Mereka juga melemparkan potongan akar teratai yang rusak ke dalam lubang lumpur yang baru. Dalam setahun atau dua tahun, lubang lumpur baru akan menumbuhkan banyak akar teratai."
Yun Ce mengangguk kagum. Apa yang dijelaskan Feng An bukan hanya proses pengumpulan akar teratai—itu adalah melaporkan metode kerjanya: penemuan, perolehan, kemajuan, ekspansi, lalu menutup siklus.
Metode kerja seperti itu secara alami sangat luar biasa, sangat instruktif bagi tatanan masyarakat Han Besar saat ini yang masih mengandalkan meramu untuk bertahan hidup.
Bahkan untuk pengembangan pertanian skala besar Yun Ce yang akan datang, itu sangat membantu.
Sekelompok anak-anak berpakaian kain Pohon Yi berbaris rapi menuju Tikungan Sungai. Yun Ce bertanya kepada Feng An bagaimana anak-anak itu juga ditarik keluar untuk mencari makanan.
"Kolam lumpur yang lebih besar ditemukan di sana, dengan banyak daun teratai layu di atasnya juga. An Ji berpikir penting bagi anak-anak untuk memperluas wawasan mereka, jadi dia membawa mereka untuk melihat para petani mengumpulkan akar teratai.
Ngomong-ngomong, orang Suku Api itu datang mencarimu hari ini, kan?"
"Ya, benar. Ingin menggunakan harta karun Suku Api untuk memancingku agar membantunya balas dendam."
Feng An sudah lama bersama Yun Ce dan adalah orang dalam kelompok ini yang paling memahaminya. Sambil menggigit akar teratai yang renyah, ia berkata: "Tidak perlu. Metode pertempuran kita saat ini telah berubah. Dibandingkan dengan zirah dan senjata itu, bom lebih cocok untuk kita.
Selain itu, aku memperkirakan paling lambat tahun depan, karavan Han Besar sama sekali tidak akan berjalan semulus sekarang. Setiap negara bagian akan menyerang tetangga, membatasi lingkup mereka sendiri. Maka akan ada pajak yang tiada akhir; tempat-tempat seperti Chang'an dan Luoyang yang sangat mengandalkan karavan akan jatuh ke dalam krisis besar.
Jadi, penanaman pertanian kita tahun ini hanya bisa berhasil, tidak boleh gagal. Jika gagal, rencana kita untuk membangun Kota Yun akan benar-benar gagal."

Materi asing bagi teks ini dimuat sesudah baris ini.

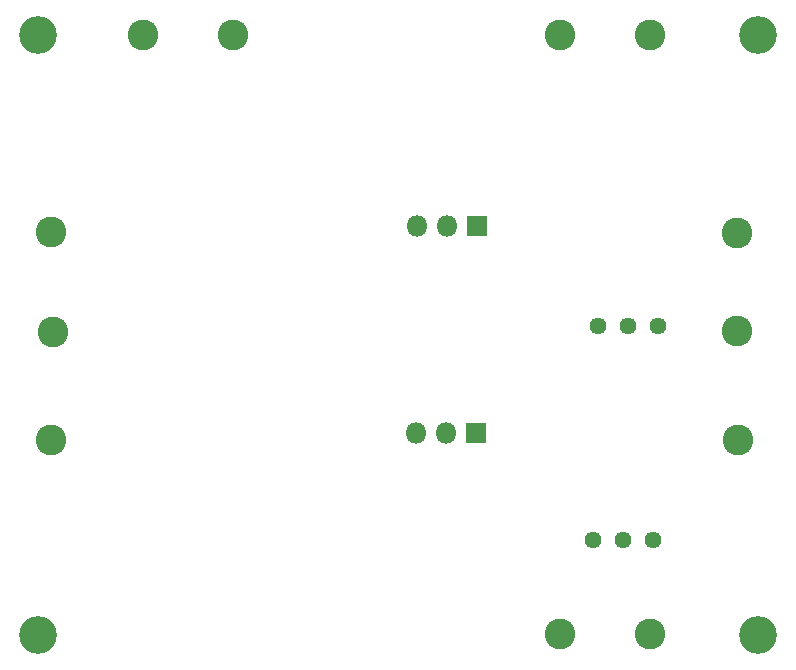
<source format=gbr>
G04 #@! TF.GenerationSoftware,KiCad,Pcbnew,(5.1.7-0-10_14)*
G04 #@! TF.CreationDate,2020-11-09T14:56:20+01:00*
G04 #@! TF.ProjectId,lv-lownoise-psu,6c762d6c-6f77-46e6-9f69-73652d707375,rev?*
G04 #@! TF.SameCoordinates,Original*
G04 #@! TF.FileFunction,Soldermask,Bot*
G04 #@! TF.FilePolarity,Negative*
%FSLAX46Y46*%
G04 Gerber Fmt 4.6, Leading zero omitted, Abs format (unit mm)*
G04 Created by KiCad (PCBNEW (5.1.7-0-10_14)) date 2020-11-09 14:56:20*
%MOMM*%
%LPD*%
G01*
G04 APERTURE LIST*
%ADD10C,2.600000*%
%ADD11C,1.440000*%
%ADD12O,1.800000X1.800000*%
%ADD13R,1.800000X1.800000*%
%ADD14C,3.200000*%
G04 APERTURE END LIST*
D10*
X129286000Y-83693000D03*
X136906000Y-83693000D03*
X136906000Y-33020000D03*
X129286000Y-33020000D03*
X93980000Y-33020000D03*
X101600000Y-33020000D03*
D11*
X132118100Y-75793600D03*
X134658100Y-75793600D03*
X137198100Y-75793600D03*
D12*
X117094000Y-66675000D03*
X119634000Y-66675000D03*
D13*
X122174000Y-66675000D03*
D12*
X117221000Y-49149000D03*
X119761000Y-49149000D03*
D13*
X122301000Y-49149000D03*
D11*
X132486400Y-57619900D03*
X135026400Y-57619900D03*
X137566400Y-57619900D03*
D10*
X144373600Y-67310000D03*
X144322800Y-58064400D03*
X144322800Y-49784000D03*
X86233000Y-49657000D03*
X86360000Y-58166000D03*
X86233000Y-67310000D03*
D14*
X146050000Y-33020000D03*
X146050000Y-83820000D03*
X85090000Y-83820000D03*
X85090000Y-33020000D03*
M02*

</source>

Yun Ce mengangguk. Apa yang dilihat Feng An, secara alami telah ia pertimbangkan. Jika ia menginginkan hasil yang berlimpah dari tanah ini, cuaca yang mendukung adalah hal yang esensial.
Jadi, menempatkan Shehuo menjadi hal yang paling mendesak sekarang. Bagaimanapun, pertanian itu rapuh—satu hujan, satu kekeringan, satu wabah serangga, atau bahkan satu hujan es dapat membuat ladang menjadi tandus.
Menempatkan Shehuo hanya bisa didiskusikan dengan Doggy.
Feng An baru saja pergi ketika Doggy membawa Shehuo keluar dari Mutiara Naga. Melihat tentakel Doggy melemparkan Shehuo ke tanah, Yun Ce ketakutan setengah mati.
Saat ia mengulurkan tangan untuk menangkapnya, ia melihat Shehuo melompat di atas batang rumput. Nyala api yang membara tidak membahayakan batang rumput kering itu. Ia melompat dari satu batang rumput ke batang rumput lainnya, bermain dengan gembira.
"Seperti yang kaulihat, Shehuo-mu adalah api bebas. Ia menolak untuk berakar di bumi, lebih suka berlarian ke sana kemari bersamamu."
Suara malas Doggy terdengar di kepala Yun Ce.
"Kenapa ada perubahan seperti itu?"
"Dua kebakaran besar di gunung berapi dan Gunung Raja Hantu sepertinya telah membuatnya merasakan manfaat dari kebebasan."
"Kau tahu aku ingin Shehuo yang melindungi rakyat, bukan alat pembakar."
"Bulan Senja akan segera berakhir. Pada hari Musim Semi Tiba tiba, kau bisa mencoba mengadakan upacara musim semi, mengadakan pawai Shehuo, melihat apakah itu dapat mempererat ikatan antara rakyat dan Shehuo."